START Document excerpt

Market Overview

Coca-Cola European Partners (CCEP) Capital Markets Day 12 September 2018


CCEP is hosting a capital markets day for institutional investors and
analysts in Wiesbaden, Germany, today and tomorrow. The meeting is
hosted by Chairman Sol Daurella, Chief Executive Officer Damian Gammell
and Chief Financial Officer Nik Jhangiani.

CCEP announces a new share buyback programme of €1.5 billion
alongside an intent to increase the Q4 2018 interim dividend payout
ratio from 45% to 50%. CCEP is also announcing mid-term financial
objectives and revising full year 2018 outlook guidance, as detailed

Damian Gammell, Chief Executive Officer, said:

"Two years ago we created CCEP, now the world's largest independent
Coca-Cola bottler by net revenue. During this time, we have reset the
base for profitable growth, delivered on our merger synergy commitments
while building for the future. CCEP was always about a bigger and bolder
vision beyond the merger. We have the scale, the right operating model
and the right talent. We have a realistic and exciting long-term view of
the growth opportunity in our markets, having mapped out a vision for
the next ten years. We know that winning today allows us to win tomorrow
for all of our stakeholders. So we are investing now in core
capabilities that will support our growth and set us apart to win.

"Shorter term, I am particularly pleased with how our teams across Great
Britain, Germany and Northern Europe have embraced the positive
challenges brought by great weather. The strong performance allows us to
slightly improve our full year outlook, despite softer summer trading in
Spain and France.

"This is further endorsement of the creation of CCEP, which alongside
today announcing annual growth objectives over the mid-term and our
first share buyback programme, collectively demonstrate our ability to
consistently deliver shareholder value as we manage a rich portfolio of



The company has approved a €1.5 billion(1) share buyback
programme to reduce the share capital of the company. The buyback
programme will begin as soon as possible with up to €500 million of
shares repurchased in 2018 subject to trading volumes. The value of the
programme may be adjusted depending on economic, operating, or other
factors, including acquisition opportunities.

The buyback programme will be carried out on the New York Stock Exchange
and Euronext Amsterdam and will be effected within certain pre-set
parameters and in accordance with the general authority to repurchase
shares granted by shareholders at the company's Annual General Meeting
on 31 May 2018. CCEP intends to effect the buyback programme in
accordance with the EU Market Abuse Regulation 596/2014. The maximum
number of ordinary shares authorised for repurchase at the company's
2018 Annual General Meeting is 48,507,819. All shares repurchased as
part of the buyback programme will be cancelled.

Subject to Board approval, the company is also announcing its intention
to increase the Q4 2018 interim dividend payout ratio from 45% to 50%.

(1) Existing shareholder authority to buy back shares expires at the end
of the 2019 Annual General Meeting or, if earlier, the close of business
on 28 June 2019. The company expects to seek further approval from
shareholders to buy back shares at subsequent Annual General Meetings.

END Document excerpt

→ Given exercise: Continue the announcement about the CCEP capital markets day, picking up after its final sentence.

START Data records

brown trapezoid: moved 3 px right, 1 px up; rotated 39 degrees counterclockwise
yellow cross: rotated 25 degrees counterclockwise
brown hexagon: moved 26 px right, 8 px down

END Data records
START Data records

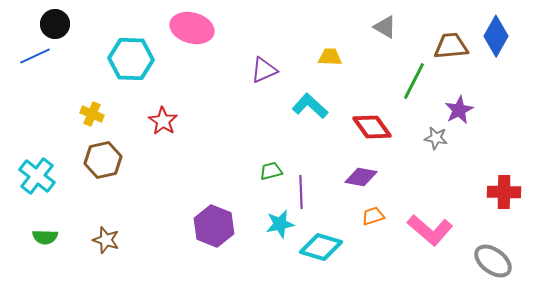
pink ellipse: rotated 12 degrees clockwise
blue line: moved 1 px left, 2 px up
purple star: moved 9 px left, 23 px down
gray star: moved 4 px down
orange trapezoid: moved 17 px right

END Data records

→ The output:
CCEP now expects revenue growth of approximately 2% to 2.5% and
operating profit growth at the top end of the previously stated range of
6% to 7%. Each of these growth figures is on a comparable and FX-neutral
basis when compared to 2017 comparable results. This excludes the impact
of incremental soft drinks industry taxes, which are expected to add
approximately 2% to 2.5% to revenue growth and approximately 3.5% to 4%
to cost of goods growth.

CCEP now expects diluted earnings per share (EPS) growth to be in the
range of 7% to 8%, on a comparable and FX-neutral basis. At recent
rates, currency translation is expected to have a slightly negative
impact on 2018 full-year diluted EPS.

The comparable effective tax rate for 2018 is expected to be
approximately 25%. Weighted average cost of debt is expected to be
approximately 2%.

CCEP remains on track to achieve pre-tax run rate merger synergies of
€315 million to €340 million by mid-2019. Further, CCEP expects to have
realised at least 80% of the target by year-end 2018 and a run rate of
approximately 100%.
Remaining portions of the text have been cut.